_Exercise 1:_ Using the excerpt on the Gospel of Matthew, explain what the Old Testament allusions in chapter 21 appear to suggest about the author's view, and state where that view arose. Answer in one to three sentences.
_Exercise 2:_
Decide whether each statement agrees with the excerpt on the Gospel of Matthew. Answer yes or no for each, and quote the deciding words of the excerpt exactly.
(a) The parable of the vineyard in chapter 21 closely resembles a passage in Isaiah.
(b) The series of "woes" is directed against the Sadducees.
(c) Readers have had the impression that the hostility to Jews reaches its culmination in chapter 23.

--- START OF Excerpt provided ---

The Gospel of Matthew is often evaluated as the most Jewish of the canonical gospels, and yet it is sometimes said that it is anti-Judaic or antisemitic. [16]
The Gospel of Matthew has given readers the impression his hostility to Jews increases as his narrative progresses, until it culminates in chapter 23. [17] In chapter 21, the parable of the vineyard, which is strikingly similar to Isaiah 5:1-30, [18] is followed by the great "stone" text, an early Christological interpretation of Psalm 118: [19] "The stone that the builders rejected has become the cornerstone". [20] The Old Testament allusions appear to suggest that the author thought God would call to account Israel's leaders for maltreating Christ, and that the covenant will pass to the gentiles who follow Christ, [21] a view that arose in intersectarian polemics in Judaism between the followers of Christ and the Jewish leadership. [22] Then, in chapters 23 and 24, three successive hostile pericopes are recorded. First, a series of "woes" are pronounced against the Pharisees:
you testify against yourselves that you are descendants of those who murdered the prophets...You snakes, you brood of vipers! How can you escape being sentenced to hell?
— Matthew 23:31-33 [23]
Certain passages which speak of the destruction of Jerusalem have elements that are interpreted as indications of Matthew's anti-Judaic attitudes. Jesus is said to have lamented over the capital: "Jerusalem, Jerusalem, the city that kills the prophets and stones those who are sent to it...See, your house is left to you, desolate". [24] [25] Again, Jesus is made to predict the demise of the Temple: "Truly I tell you, not one stone will be left here upon another; all will be thrown down". [26] [27] Such visions of an end to the old Temple may be read as embodying the replacement theology, according to which Christianity supersedes Judaism. [27]
The culmination of this rhetoric, and arguably the one verse that has caused more Jewish suffering than any other second Testament passage, is the uniquely Matthean attribution to the Jewish people:
His [Jesus's] blood be on us and on our children!

--- END OF Excerpt provided ---
--- START OF Given material ---

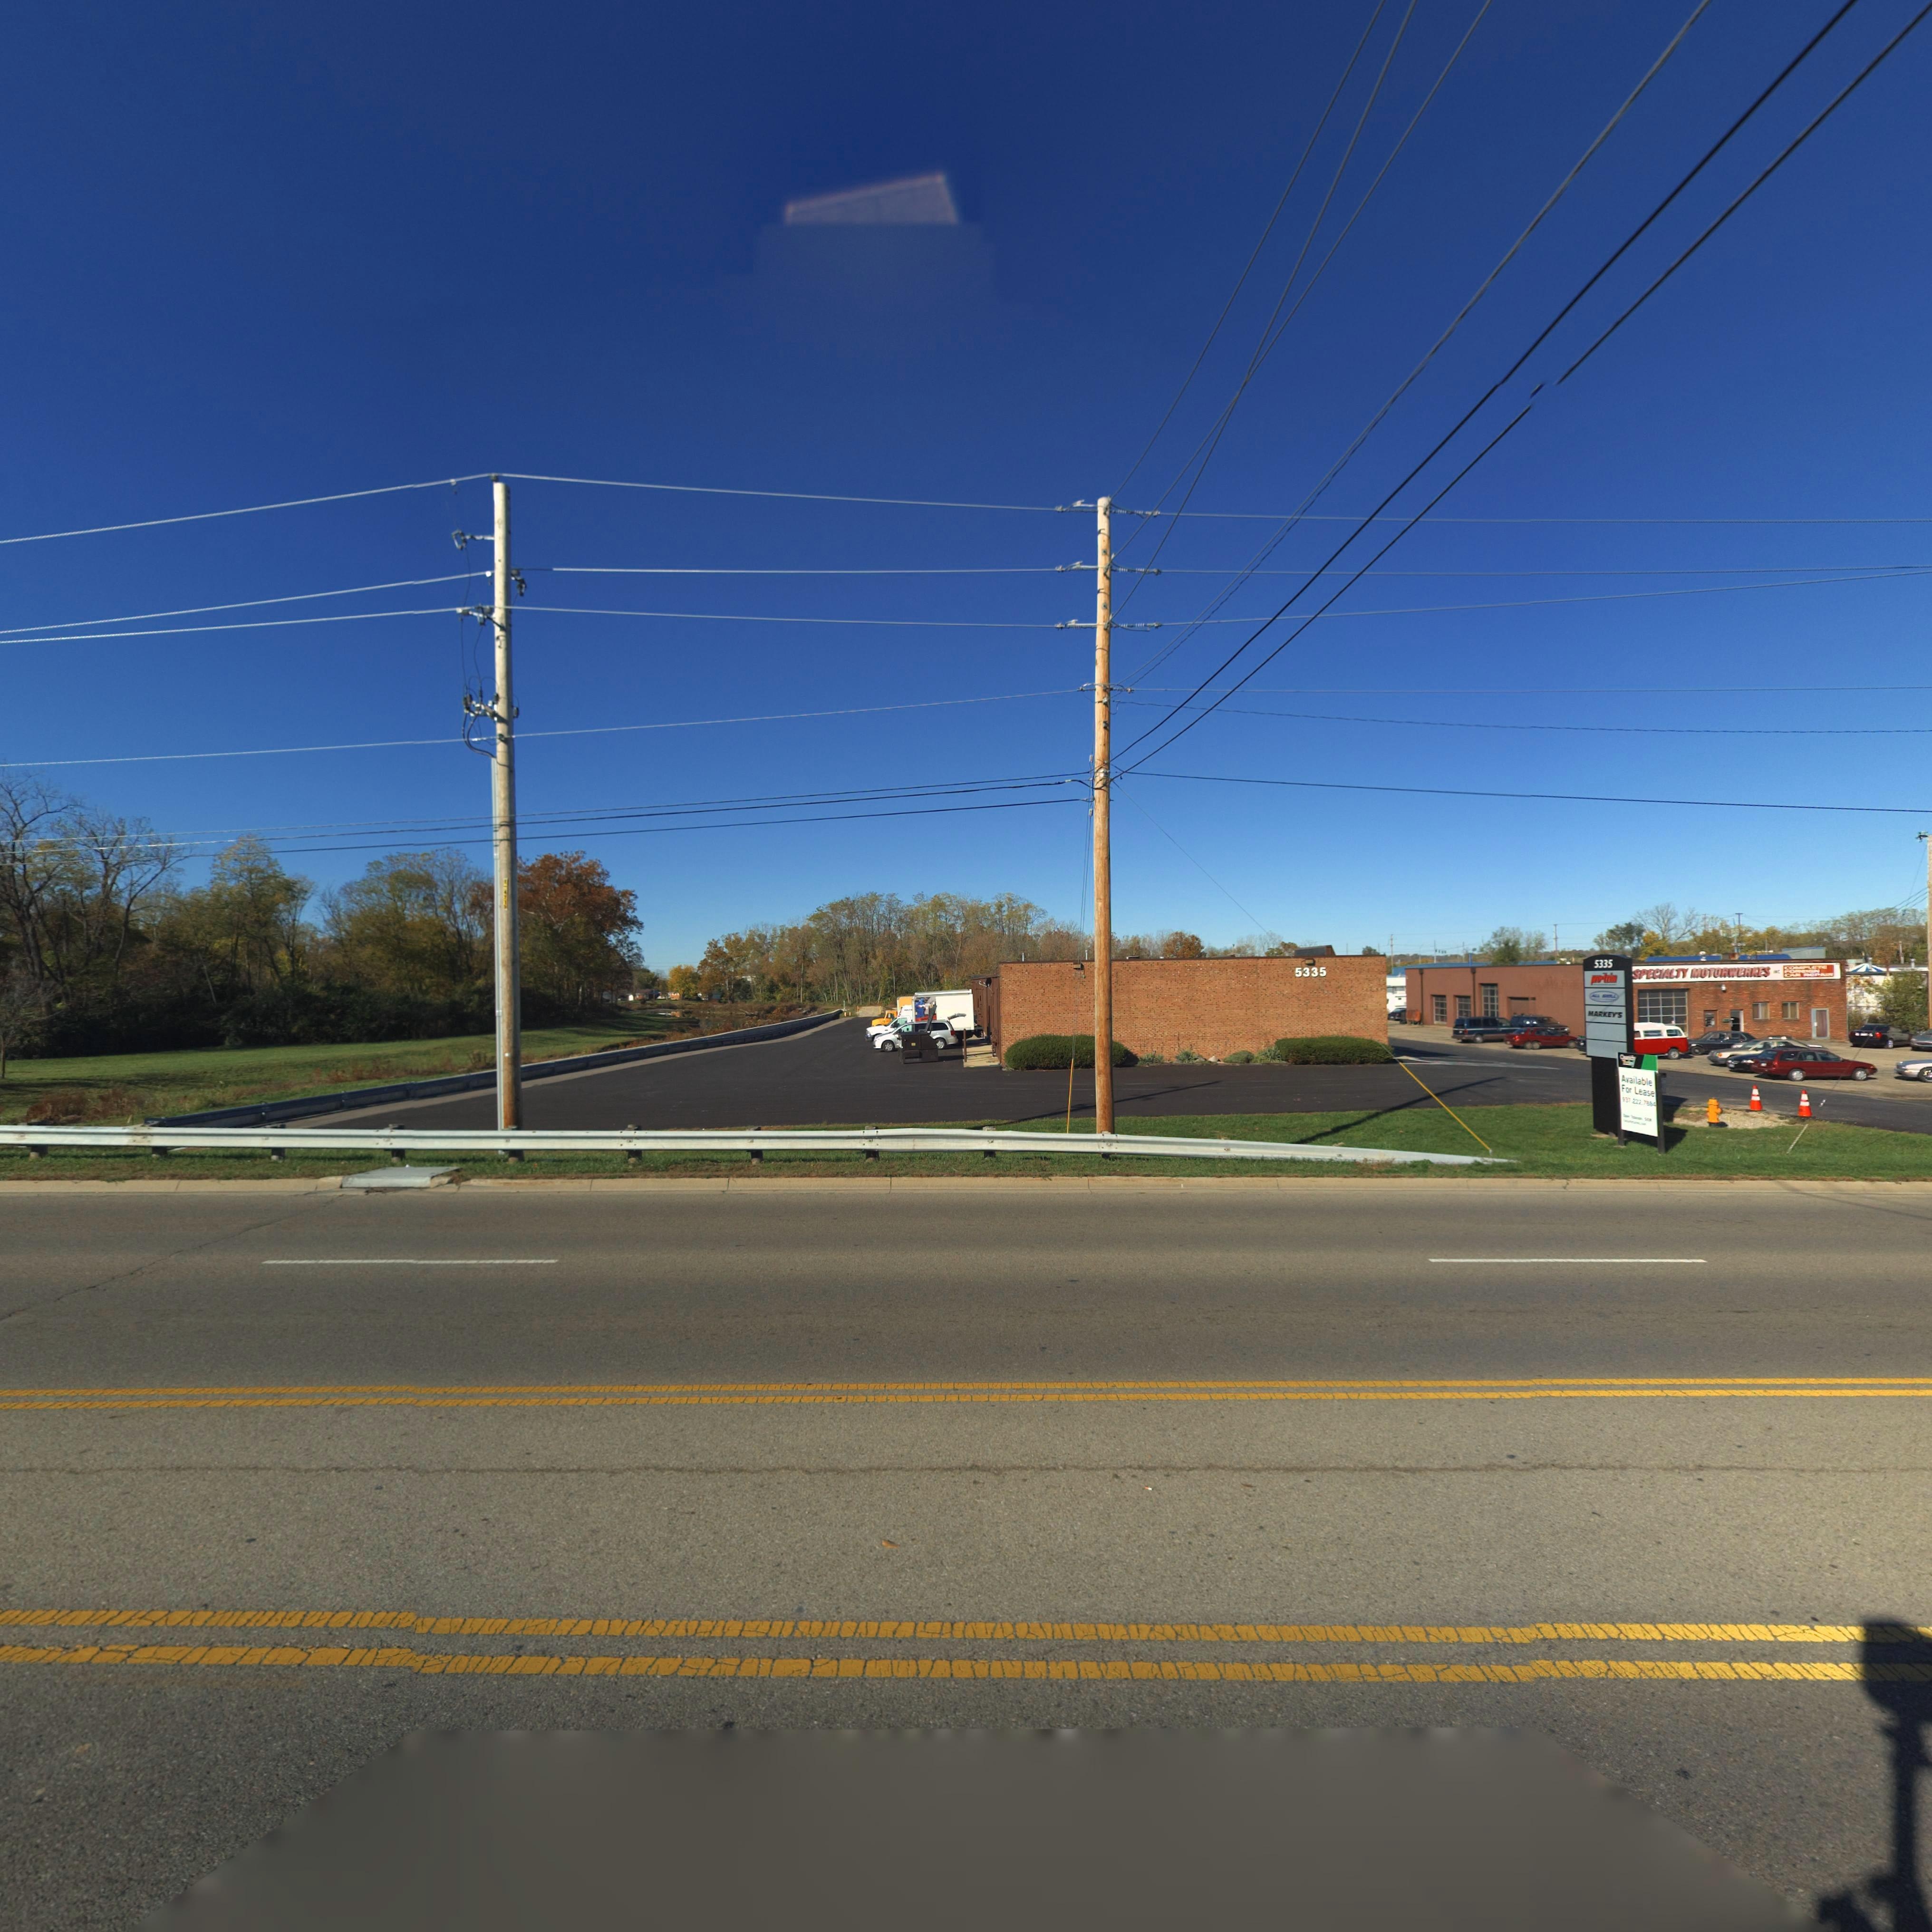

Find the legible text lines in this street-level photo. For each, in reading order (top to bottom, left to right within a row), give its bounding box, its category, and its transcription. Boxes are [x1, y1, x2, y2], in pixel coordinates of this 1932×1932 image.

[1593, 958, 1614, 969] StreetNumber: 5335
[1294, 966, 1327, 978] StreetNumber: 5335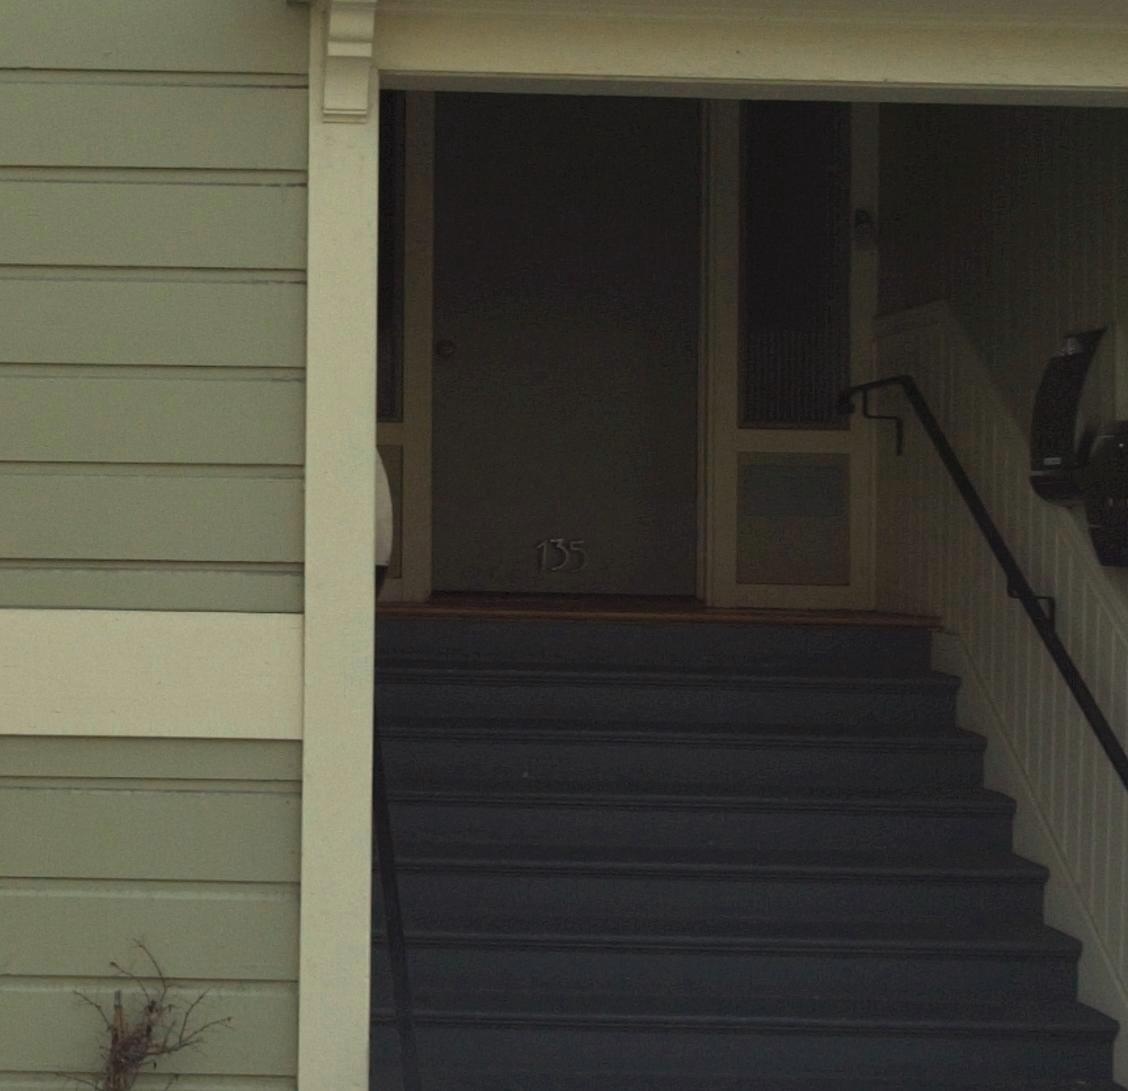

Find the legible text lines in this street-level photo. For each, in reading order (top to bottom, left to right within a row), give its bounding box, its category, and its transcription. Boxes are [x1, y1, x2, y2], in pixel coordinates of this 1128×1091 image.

--- END OF Given material ---

_Task solution 1:_ The allusions appear to suggest that the author thought God would call Israel's leaders to account for maltreating Christ, and that the covenant would pass to the gentiles who follow Christ. This view arose in intersectarian polemics within Judaism between the followers of Christ and the Jewish leadership.

_Task solution 2:_
(a) Yes: "the parable of the vineyard, which is strikingly similar to Isaiah 5:1-30"
(b) No: "are pronounced against the Pharisees"
(c) Yes: "until it culminates in chapter 23"